Inspired by the image of Rembrandt’s The Return of the Prodigal Son we will prayerfully reflect on the theme of desolation and consolation that cycle in the story. Although the parable is honest about the darkness of relationships, the warm and healing light of love which draws us upward illuminates our hearts with God’s gift of consolation based on the HOPE of unconditional acceptance.


However familiar the parable of the Prodigal Son may be, there are always new insights into the profound truth of God’s infinite, unconditional love and our potential to love as God loves with compassion. When love feels far from us, we experience the darkness of desolation but when we experience the love of God in prayer or through the love of another person, we cycle toward the light of HOPE and experience consolation beyond all imagining.
  • Read the parable of the Prodigal Son Luke 15:11 – 32.
  • Look closely and prayerfully at the play of darkness and light in the painting above. What is your first overall impression? What emotions come to mind? What surprises or inspires you?
  • The Prodigal Son
    Notice the son kneeling before his father. He is so desolate that he is even missing a shoe. When have you been like the prodigal, ungrateful to a parent or benefactor, squandering your time, talent or treasure as a non-faithful steward, falling into harmful patterns, habits or addictions, knowing remorse, regret? Tell God about these times, ask for forgiveness, ask for the grace to forgive yourself.
  • The Elder Son
    Prayerfully reflect on your identification with the elder son. When have you experienced the desolation of openly or secretly resenting the love, success, admiration, power, acclaim, prestige, advantage of another person? When have you felt cheated, neglected, less than? Recall times of bitterness, abuse. When was your sacrifice, generosity, goodness, contribution or work underrated, underappreciated or dismissed? Be honest with God about these experiences.
    Moving toward consolation, hear God whisper to you in prayer as suggested by this Sunday’s Gospel, “All of your work, love and sacrifice I have seen and appreciated. I treasure your effort. I will forever hold your goodness in my heart. Whatever you have done for the least of my brothers or sisters you have done it for me. Know and feel my gratitude which you will experience fully when we embrace in thanksgiving in my kingdom.”
  • The Father
    When like the father have you experienced rejection by a child or another person? To be left alone, rejected or abandoned through broken relationships, circumstances or death is a deep grief of desolation. Whom do you miss? Share this experience with the Lord.
    Moving toward consolation, affirm the truth that God desires to comfort, heal and embrace us in our grief. God not only weeps with us but empowers us with the grace of endurance.
    The father offers his desolate younger son and his resentful older son acceptance. When have you forgiven, extended mercy, compassion, benevolence whether or not it was deserved?
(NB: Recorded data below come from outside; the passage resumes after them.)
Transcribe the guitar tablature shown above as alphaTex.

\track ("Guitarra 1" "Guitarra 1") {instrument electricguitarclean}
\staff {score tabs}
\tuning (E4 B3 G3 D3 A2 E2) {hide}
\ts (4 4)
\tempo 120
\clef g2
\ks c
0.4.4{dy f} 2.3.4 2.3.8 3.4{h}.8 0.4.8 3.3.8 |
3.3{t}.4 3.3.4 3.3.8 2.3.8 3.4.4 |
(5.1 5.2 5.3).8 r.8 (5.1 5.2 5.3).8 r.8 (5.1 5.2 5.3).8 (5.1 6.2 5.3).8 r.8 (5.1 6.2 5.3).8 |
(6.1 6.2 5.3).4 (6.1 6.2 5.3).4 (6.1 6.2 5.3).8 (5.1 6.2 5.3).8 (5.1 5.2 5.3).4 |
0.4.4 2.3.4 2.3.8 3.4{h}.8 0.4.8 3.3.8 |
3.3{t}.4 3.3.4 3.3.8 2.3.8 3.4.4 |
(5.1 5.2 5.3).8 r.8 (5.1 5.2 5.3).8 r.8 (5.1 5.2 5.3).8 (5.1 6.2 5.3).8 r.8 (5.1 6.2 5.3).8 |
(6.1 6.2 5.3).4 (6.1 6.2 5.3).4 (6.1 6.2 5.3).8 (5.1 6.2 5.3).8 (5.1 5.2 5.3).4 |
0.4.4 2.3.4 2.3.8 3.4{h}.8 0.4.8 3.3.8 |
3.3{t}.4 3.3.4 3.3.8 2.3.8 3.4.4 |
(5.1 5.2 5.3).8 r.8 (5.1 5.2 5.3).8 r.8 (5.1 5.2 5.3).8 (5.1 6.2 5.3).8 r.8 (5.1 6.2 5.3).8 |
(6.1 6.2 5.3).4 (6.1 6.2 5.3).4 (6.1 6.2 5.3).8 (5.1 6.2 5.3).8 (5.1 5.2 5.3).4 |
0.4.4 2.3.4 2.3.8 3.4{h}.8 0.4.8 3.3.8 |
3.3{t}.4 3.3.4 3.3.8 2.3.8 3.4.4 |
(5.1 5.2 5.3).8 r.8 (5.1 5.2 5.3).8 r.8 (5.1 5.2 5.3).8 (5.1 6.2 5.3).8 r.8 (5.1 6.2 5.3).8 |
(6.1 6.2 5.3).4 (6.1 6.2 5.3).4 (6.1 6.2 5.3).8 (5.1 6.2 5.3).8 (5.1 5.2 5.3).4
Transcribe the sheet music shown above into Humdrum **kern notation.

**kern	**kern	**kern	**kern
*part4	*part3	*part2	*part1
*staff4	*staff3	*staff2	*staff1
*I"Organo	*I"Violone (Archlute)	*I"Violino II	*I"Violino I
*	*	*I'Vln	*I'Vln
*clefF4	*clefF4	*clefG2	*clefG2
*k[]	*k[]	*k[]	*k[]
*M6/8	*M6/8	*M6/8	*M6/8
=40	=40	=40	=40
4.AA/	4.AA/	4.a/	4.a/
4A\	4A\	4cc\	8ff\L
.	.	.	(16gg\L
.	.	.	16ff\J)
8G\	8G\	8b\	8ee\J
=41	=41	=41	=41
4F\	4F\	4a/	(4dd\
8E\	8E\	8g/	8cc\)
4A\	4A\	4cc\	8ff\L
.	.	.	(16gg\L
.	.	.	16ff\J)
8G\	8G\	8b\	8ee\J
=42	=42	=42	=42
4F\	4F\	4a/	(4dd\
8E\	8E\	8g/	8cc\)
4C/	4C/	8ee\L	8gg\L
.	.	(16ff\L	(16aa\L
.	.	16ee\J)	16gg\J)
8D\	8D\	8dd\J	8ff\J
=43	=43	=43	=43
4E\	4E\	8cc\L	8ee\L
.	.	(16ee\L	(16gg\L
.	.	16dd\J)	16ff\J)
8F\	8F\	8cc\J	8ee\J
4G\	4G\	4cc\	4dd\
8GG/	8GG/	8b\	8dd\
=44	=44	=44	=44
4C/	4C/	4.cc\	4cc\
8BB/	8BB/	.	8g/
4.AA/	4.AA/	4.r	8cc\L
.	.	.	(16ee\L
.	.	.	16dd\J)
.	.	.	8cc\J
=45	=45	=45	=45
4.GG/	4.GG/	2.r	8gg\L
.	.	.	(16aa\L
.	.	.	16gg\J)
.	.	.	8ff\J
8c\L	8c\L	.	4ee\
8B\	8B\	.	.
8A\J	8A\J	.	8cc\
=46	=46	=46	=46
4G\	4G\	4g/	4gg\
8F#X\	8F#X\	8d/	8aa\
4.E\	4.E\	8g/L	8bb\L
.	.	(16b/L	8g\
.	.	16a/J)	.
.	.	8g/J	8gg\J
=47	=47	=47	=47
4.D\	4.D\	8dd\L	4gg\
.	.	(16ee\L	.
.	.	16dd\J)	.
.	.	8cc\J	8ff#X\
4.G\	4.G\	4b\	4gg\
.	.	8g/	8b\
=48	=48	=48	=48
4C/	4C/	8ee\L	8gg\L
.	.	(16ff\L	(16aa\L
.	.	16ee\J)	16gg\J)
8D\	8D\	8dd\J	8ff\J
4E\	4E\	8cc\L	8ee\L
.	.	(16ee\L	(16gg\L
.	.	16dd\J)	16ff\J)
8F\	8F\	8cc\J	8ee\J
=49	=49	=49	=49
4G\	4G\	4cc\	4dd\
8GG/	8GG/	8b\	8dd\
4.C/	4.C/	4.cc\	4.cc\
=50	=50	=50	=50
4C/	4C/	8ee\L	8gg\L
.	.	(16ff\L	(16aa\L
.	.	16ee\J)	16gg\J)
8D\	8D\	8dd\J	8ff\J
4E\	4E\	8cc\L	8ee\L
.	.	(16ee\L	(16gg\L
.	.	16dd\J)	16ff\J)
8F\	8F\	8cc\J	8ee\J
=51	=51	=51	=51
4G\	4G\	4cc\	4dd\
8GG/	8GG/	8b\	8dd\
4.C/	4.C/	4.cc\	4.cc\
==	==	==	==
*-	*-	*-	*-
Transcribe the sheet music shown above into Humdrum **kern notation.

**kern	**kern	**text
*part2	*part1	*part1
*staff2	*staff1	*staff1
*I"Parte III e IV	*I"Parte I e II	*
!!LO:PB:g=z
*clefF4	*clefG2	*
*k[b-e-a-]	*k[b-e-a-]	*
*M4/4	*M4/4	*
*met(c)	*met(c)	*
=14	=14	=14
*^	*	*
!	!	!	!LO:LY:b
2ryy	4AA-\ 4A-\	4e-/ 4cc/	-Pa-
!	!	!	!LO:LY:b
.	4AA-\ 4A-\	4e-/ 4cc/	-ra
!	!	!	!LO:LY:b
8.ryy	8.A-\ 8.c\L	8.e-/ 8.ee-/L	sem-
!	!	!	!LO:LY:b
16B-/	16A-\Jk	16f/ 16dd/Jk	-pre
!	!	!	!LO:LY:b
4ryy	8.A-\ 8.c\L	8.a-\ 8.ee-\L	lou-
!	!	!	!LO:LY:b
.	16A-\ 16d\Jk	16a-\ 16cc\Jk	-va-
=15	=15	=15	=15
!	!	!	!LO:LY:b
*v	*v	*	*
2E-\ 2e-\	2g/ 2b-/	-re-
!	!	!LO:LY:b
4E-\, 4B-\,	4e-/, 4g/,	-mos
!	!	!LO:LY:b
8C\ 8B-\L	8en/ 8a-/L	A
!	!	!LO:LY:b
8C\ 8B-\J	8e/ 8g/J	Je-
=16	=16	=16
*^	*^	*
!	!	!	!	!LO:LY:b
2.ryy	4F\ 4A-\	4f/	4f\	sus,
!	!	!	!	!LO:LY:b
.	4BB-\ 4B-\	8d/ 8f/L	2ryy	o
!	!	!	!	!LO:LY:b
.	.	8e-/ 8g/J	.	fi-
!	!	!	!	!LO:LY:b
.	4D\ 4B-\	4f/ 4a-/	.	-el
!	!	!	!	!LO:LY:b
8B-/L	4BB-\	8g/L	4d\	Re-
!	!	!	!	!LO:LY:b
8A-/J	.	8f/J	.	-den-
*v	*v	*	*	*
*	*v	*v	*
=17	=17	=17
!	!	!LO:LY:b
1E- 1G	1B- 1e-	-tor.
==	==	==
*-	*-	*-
What have you sacrificed because you loved? Tell the Lord about these times and rejoice that you are blessed to be an instrument of consolation in someone’s desolation. Refer to Prayer Practice A above for a deeper reflection on your love.
    The father takes action. He runs to meet his lost son. He plans a feast and gives direction for the care of his sons. He makes the time to explain himself to the older son. What action are you being called to take as a person who will bring consolation to another? Asked the Lord for direction. Take action.